When the profile page was deployed it included a list of recently edited articles... with PageImages of course. On deployment day, people who had edited completely random pages to revert vandalism discovered they now had shiny new profile pages.... with pictures of human genitals. Those community members didn't like the idea of a profile page to start with, and they were none too pleased with the result. They went to the Executive Director's user_talk page to explain why they were unhappy. They they thought it quite reasonable to illustrate their complaint with screenshots of their profiles. One screenshot had a pair of penises. The other screenshot had a lovely bleached asshole and neighboring vagina. Posted on the Director's personal user_talk. Lila handled it gracefully, although it would have been hard for her to blame the editors. That was the last I heard of the Profile project.

Well, that was the last I heard of the project for four years anyway.

MMiller (WMF) (talkcontribs)

Hi @Alsee -- thank you for checking out the notes from our offsite. I think you can tell from the page, but I do want to underscore that we're having just the earliest exploratory conversations around this idea. There's two main reasons that we've started talking about this:

(1) We've been talking lately about how a new user might be more likely to continue editing if they have an "identity" that they're developing. They're building their skills, building up their contributions, and making progress -- perhaps they want to show that to others. And in fact, we all know that thousands of users have elaborate user pages that explain about themselves and their work, and that that's important to them. We're going to try to learn more about this "identity" concept and how it relates to newcomers.

(2) When we ran user tests for the newcomer homepage, we saw that many newcomers independently proposed that such a space should exist on Wikipedia, in which they can show other editors who they are and what they are interested in.

So that's why we started thinking about this. Some of your links are helpful, especially to see community feedback on where the previous attempt at something similar went wrong -- that's a really good point about page images. If we continue to think about user profiles in the future, there are a few things I know for certain. We'll definitely be posting in public and encouraging discussion at every step of the way as we proceed (just as these notes were posted). We'll definitely be mindful of giving experienced editors flexibility -- we'll want any feature we make to allow customization at the wikitext level if possible. We'll definitely want to make sure that users have as much privacy as they need.

Jeblad (talkcontribs)

I've seen the claim that Wikipedia is not a social network from time to time, but the claim is wrong. Wikipedia is an extremely social network where the core purpose is to enlighten other people by providing crowdsourced content. A service that is non-social would provide no feedback mechanism at all, that is no discussion page, and would provide no way to cooperate with other users.
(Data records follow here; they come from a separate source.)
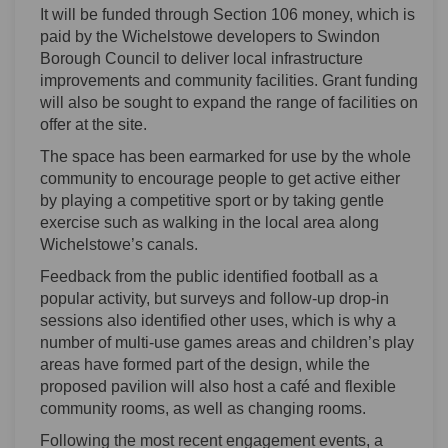
It will be funded through Section 106 money, which is
paid by the Wichelstowe developers to Swindon
Borough Council to deliver local infrastructure
improvements and community facilities. Grant funding
will also be sought to expand the range of facilities on
offer at the site.
The space has been earmarked for use by the whole
community to encourage people to get active either
by playing a competitive sport or by taking gentle
exercise such as walking in the local area along
Wichelstowe’s canals.
Feedback from the public identified football as a
popular activity, but surveys and follow-up drop-in
sessions also identified other uses, which is why a
number of multi-use games areas and children’s play
areas have formed part of the design, while the
proposed pavilion will also host a café and flexible
community rooms, as well as changing rooms.
Following the most recent engagement events, a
It would be more correct to say that Wikipedia (and the other projects) lacks some of the features being known from purely social networks, like a dating service, but from that to saying Wikipedia is a non-social network is a pretty far leap. I'm not even sure Wikipedia could exist without a substantial social part.

It is important for the users to be able to create and maintain an online identity, and such an identity is equally important on Wikipedia. Without a clear and distinct identity people will leave. There are two core factors on projects like Wikipedia when it comes to investments in identities, and that is cultural capital and social capital. Both are credited the user and the proxy (s)he has at the site – the user page. It must be more descriptive for the users, as the present user pages lacks personality. At best they are a complete mess.